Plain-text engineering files
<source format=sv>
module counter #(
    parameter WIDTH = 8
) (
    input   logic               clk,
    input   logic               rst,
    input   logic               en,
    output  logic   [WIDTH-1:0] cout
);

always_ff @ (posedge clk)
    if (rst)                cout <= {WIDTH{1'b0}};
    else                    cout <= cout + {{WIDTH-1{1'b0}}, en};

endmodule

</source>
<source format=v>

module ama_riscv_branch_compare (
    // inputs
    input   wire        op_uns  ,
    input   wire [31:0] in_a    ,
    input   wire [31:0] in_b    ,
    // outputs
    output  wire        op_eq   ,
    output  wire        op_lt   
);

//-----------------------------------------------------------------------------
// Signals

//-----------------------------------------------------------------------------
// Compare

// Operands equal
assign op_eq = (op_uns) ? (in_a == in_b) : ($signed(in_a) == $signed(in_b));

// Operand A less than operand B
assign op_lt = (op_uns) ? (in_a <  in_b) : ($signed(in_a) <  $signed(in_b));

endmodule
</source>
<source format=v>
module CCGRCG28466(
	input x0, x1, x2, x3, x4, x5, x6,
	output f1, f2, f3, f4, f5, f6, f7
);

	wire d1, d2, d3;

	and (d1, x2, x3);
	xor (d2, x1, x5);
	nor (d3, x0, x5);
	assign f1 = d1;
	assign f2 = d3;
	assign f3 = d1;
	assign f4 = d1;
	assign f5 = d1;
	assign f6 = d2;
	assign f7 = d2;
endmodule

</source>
---
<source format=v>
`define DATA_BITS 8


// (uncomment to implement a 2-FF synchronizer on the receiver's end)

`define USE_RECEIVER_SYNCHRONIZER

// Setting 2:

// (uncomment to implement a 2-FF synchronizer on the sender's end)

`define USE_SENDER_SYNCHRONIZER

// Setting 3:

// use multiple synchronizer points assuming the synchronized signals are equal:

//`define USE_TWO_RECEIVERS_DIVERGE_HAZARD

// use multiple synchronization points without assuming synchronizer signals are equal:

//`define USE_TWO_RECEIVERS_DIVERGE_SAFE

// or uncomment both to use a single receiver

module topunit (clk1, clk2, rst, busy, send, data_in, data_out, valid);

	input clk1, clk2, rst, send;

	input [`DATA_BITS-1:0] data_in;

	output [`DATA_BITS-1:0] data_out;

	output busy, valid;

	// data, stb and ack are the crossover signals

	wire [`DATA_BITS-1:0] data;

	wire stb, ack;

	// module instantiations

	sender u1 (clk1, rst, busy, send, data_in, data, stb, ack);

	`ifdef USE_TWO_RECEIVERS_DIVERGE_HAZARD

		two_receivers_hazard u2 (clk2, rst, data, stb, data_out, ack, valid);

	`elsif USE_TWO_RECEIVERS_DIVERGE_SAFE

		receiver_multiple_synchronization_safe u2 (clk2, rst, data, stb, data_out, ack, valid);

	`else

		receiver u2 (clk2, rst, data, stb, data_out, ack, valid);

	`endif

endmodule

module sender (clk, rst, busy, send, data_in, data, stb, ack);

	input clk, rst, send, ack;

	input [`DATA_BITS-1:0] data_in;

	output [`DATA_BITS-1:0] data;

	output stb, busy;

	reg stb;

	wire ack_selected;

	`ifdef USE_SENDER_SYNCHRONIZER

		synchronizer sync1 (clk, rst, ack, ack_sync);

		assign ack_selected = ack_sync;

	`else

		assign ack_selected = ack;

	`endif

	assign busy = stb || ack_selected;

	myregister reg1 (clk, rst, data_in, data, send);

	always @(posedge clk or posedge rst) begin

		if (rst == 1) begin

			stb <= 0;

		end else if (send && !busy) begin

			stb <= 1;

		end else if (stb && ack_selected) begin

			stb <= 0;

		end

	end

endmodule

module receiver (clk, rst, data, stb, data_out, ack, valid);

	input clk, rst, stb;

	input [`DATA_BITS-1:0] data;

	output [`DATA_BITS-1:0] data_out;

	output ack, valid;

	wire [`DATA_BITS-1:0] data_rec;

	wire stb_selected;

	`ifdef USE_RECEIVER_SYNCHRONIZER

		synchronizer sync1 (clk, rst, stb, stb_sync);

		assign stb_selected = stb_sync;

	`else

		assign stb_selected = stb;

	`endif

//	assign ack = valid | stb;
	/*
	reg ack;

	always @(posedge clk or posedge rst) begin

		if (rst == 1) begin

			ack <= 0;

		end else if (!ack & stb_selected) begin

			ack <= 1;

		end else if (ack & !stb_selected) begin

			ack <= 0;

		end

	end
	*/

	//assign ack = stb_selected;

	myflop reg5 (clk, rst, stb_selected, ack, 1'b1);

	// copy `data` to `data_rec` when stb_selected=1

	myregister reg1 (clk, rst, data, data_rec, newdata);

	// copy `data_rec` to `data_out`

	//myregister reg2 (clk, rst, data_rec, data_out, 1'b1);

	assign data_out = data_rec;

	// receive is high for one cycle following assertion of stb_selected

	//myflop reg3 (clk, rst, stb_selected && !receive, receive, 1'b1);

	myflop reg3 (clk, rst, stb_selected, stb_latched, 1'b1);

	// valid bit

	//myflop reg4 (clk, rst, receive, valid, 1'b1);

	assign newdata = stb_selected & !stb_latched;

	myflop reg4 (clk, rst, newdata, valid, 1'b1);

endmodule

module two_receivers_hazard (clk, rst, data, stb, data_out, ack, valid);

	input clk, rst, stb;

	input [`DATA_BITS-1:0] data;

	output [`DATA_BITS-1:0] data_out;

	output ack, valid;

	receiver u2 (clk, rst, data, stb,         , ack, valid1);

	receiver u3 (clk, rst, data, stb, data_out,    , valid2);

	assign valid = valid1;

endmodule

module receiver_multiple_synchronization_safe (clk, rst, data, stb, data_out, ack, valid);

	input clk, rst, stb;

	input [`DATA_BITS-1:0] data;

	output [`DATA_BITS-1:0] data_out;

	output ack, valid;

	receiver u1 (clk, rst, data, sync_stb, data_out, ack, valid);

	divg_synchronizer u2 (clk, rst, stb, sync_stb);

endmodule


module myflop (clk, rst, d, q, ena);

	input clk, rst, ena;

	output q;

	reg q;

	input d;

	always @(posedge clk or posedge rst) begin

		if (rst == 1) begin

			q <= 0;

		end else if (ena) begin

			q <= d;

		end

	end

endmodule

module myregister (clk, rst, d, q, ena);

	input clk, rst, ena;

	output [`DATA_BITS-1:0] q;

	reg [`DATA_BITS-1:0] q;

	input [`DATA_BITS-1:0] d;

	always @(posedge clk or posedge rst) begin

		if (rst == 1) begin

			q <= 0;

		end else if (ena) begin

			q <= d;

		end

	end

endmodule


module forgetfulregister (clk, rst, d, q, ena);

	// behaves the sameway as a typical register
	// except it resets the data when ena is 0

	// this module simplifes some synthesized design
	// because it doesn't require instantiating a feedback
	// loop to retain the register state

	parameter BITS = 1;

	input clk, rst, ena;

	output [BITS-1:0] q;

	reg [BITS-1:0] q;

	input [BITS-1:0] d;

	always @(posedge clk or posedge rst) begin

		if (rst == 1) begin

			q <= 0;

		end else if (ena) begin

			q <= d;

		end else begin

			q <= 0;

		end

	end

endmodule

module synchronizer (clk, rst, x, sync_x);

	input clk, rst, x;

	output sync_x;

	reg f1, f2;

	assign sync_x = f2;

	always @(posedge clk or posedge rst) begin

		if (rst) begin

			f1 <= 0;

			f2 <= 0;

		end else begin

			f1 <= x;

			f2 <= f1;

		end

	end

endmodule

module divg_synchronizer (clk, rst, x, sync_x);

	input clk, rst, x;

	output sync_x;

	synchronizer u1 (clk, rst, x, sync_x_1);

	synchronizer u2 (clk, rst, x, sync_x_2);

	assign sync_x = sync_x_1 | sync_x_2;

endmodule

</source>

• _Directions_:
Show all lines in the entries above where the string "assuming" appears.

• _Exercise result_:
// use multiple synchronizer points assuming the synchronized signals are equal:
// use multiple synchronization points without assuming synchronizer signals are equal:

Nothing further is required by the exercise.